(Working data begins)
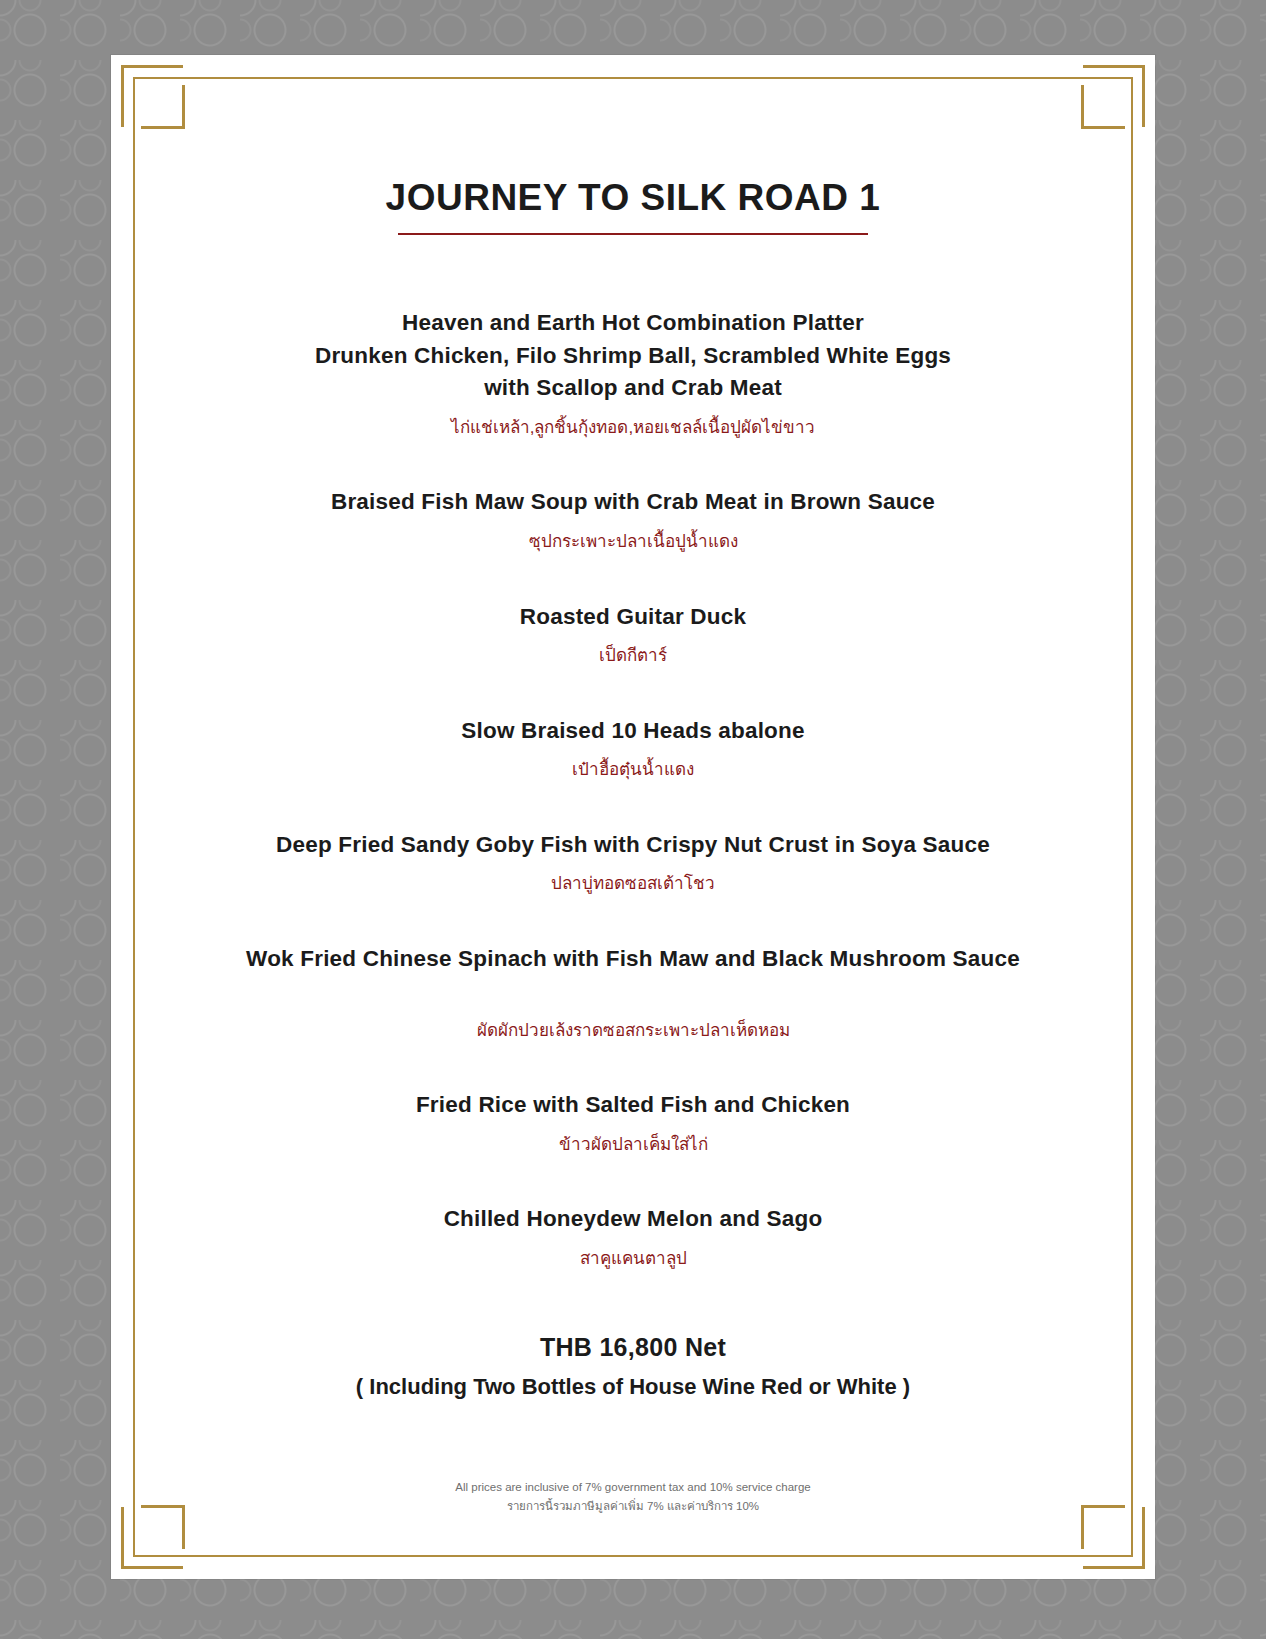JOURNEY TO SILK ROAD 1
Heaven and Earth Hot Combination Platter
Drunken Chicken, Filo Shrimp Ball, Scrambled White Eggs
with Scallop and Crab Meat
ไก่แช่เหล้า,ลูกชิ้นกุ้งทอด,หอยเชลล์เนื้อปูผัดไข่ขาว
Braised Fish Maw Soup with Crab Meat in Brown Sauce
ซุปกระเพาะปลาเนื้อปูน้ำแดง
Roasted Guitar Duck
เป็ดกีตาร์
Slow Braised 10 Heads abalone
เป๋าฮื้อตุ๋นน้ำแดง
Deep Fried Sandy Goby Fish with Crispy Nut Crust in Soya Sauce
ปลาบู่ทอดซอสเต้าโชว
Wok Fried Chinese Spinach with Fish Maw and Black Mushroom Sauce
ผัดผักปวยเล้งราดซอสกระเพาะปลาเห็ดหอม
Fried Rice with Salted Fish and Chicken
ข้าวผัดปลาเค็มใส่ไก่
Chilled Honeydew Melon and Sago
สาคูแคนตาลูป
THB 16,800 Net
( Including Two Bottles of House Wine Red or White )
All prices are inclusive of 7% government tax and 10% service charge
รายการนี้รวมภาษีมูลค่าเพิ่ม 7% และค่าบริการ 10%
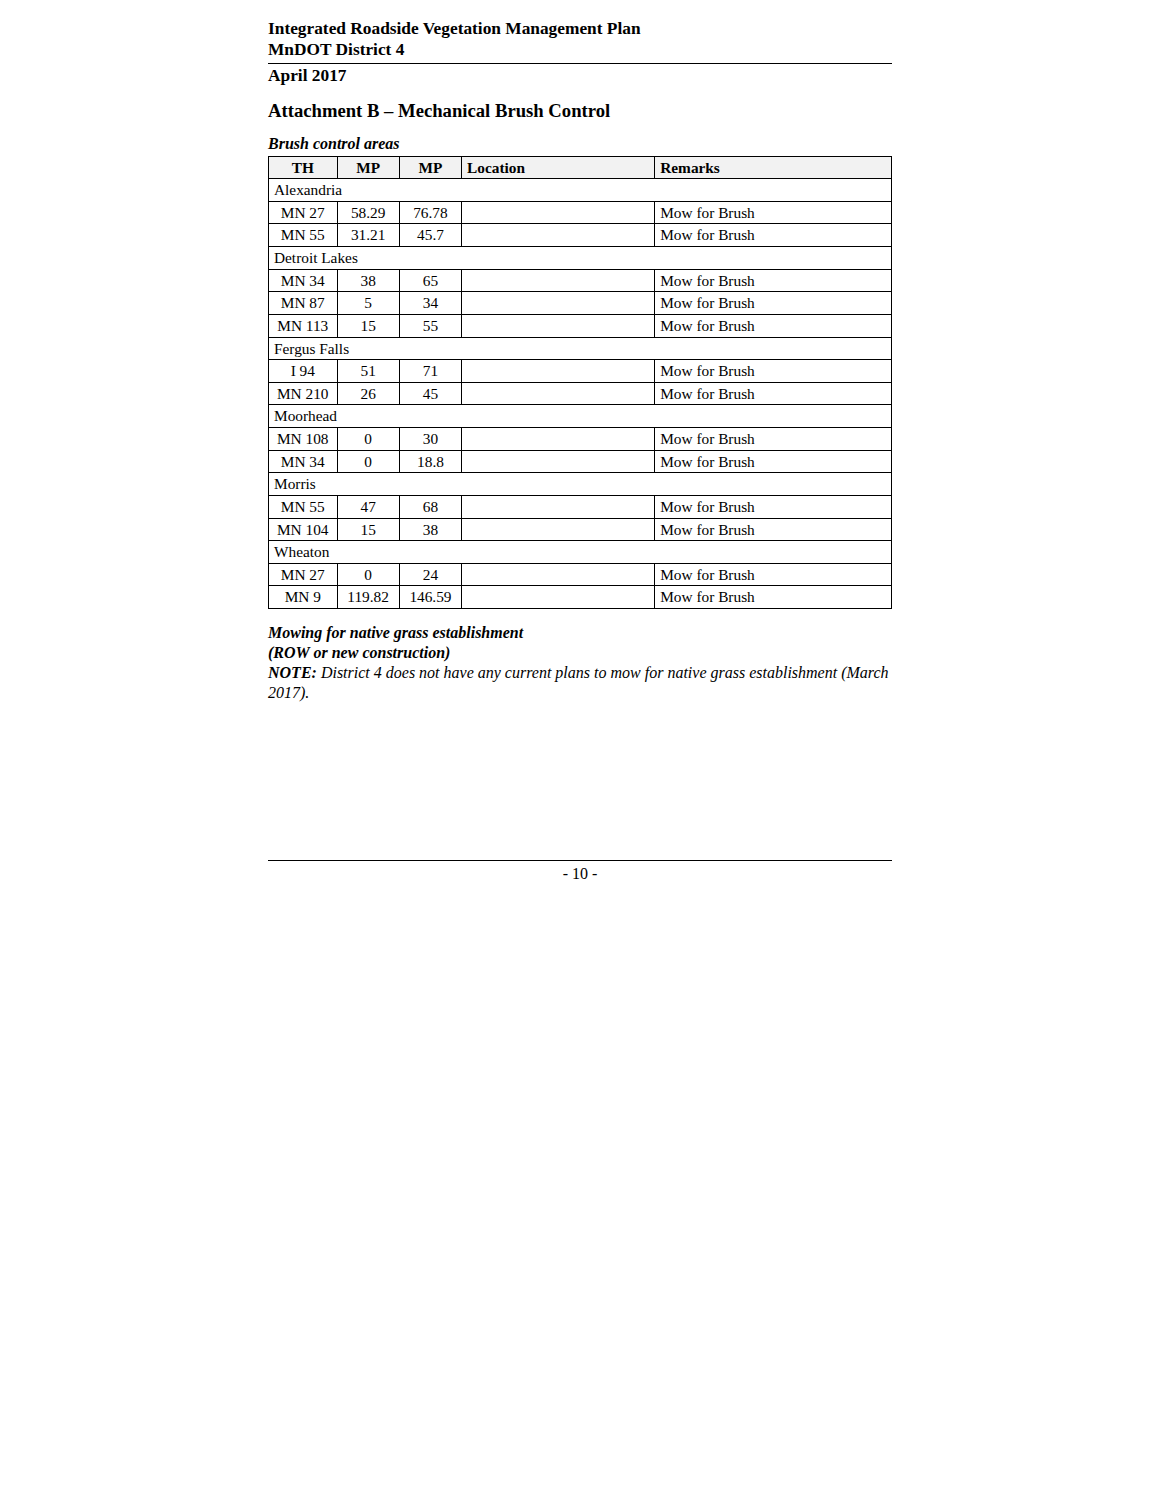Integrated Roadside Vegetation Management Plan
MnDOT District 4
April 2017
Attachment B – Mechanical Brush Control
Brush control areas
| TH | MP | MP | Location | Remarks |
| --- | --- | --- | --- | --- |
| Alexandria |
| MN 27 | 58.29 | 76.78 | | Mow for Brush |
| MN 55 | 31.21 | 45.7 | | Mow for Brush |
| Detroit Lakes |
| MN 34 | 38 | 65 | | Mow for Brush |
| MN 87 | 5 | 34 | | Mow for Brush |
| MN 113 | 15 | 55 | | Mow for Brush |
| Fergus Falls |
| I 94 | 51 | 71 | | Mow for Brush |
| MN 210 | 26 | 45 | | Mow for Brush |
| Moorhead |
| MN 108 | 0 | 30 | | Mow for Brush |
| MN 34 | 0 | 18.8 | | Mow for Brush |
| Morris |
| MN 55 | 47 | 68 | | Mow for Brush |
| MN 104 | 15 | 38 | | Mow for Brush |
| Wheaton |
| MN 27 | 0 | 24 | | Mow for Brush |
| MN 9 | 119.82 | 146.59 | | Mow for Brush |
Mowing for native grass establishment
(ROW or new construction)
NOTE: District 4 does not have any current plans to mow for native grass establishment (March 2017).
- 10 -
(Working data ends)
### What this task involves:
Show each line from the listing above that includes the word "Sauce".

### Answer space:
Braised Fish Maw Soup with Crab Meat in Brown Sauce
Deep Fried Sandy Goby Fish with Crispy Nut Crust in Soya Sauce
Wok Fried Chinese Spinach with Fish Maw and Black Mushroom Sauce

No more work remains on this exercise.